An unusual cart highlights a rapidly growing and profitable competition personal credit Industry to wake the field – not only among the lenders, but also between groups of non-transparent investment proposals of the market for their credit capabilities.

“There are risks in the insurance industry and also the former large mood, the Extended Loan Executive CEO Rutledge, which is an analyst in Rutledge.

Insurers and other investors use rating types known as private letter ratings, known as private letter ratings, known as no public rating. Larger rating firms, leaving the market dominated by small agencies, these types of scores for private loan products are historically releasing these types.

Private letter investments “are more risky than inflation, which are risky in the lack of transparency and lack of potential rating and lack of potential rating,” any part of the process, analyzes or information is a problem in assessing credit quality, “he said.

Kroll, who was the first among the global financial crisis, was among the first among the first among the first among the first, he was concerned with the increase in the “statistically unfounded” research. Fitch’s criticism said he was paid to support the dominance for the dominance.

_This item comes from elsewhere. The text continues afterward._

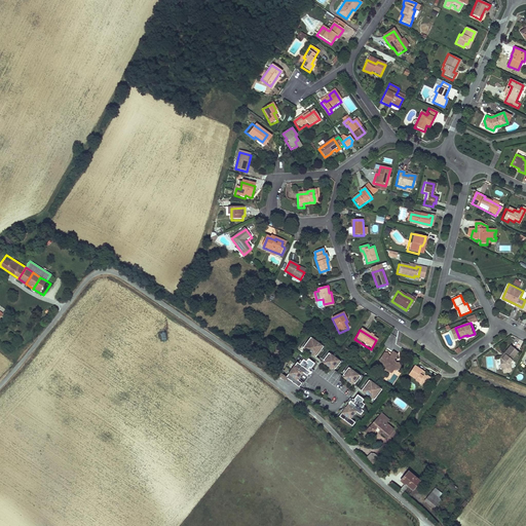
[(314,358),(323,346),(309,337),(302,348),(314,358)]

“While searching for an actuality to increase market share in a private loan, Fitch has little principle of two basic principles for integrity and analytical hardness,” said Kroll said.

The research conducted by NAIC was aimed at increasing special letter ratings for private credit investments of about $ 350 billion in late 2023.

The secret prices of small rating shops have been overlooked by the Association’s own securities evaluation departments and more higher than scores. According to original reportAs small groups of Kroll tried to offer three cents higher than the internal account of the Union, and the larger agencies like this two hooks offered a higher rating.

The study also showed 86 percent of securities in 2023 in 2019 in 2019 in 2019, in 2019, increased by 823 to 8.152 in 2023 in 2023.

The report also noted that a private letter rating is the leading provider of a private letter rating between Fitch, S & P Global Ratings and Moody’s rankings.

But in the beginning of this month insurance unit declared The report was released from the website of the report of the report “To clarify the submitted analysis.”

Without calling the names, the Insurance Association said, “The people said that the information we gave is wrong or inappropriate,” he said.

NAIC rejected a request for comment.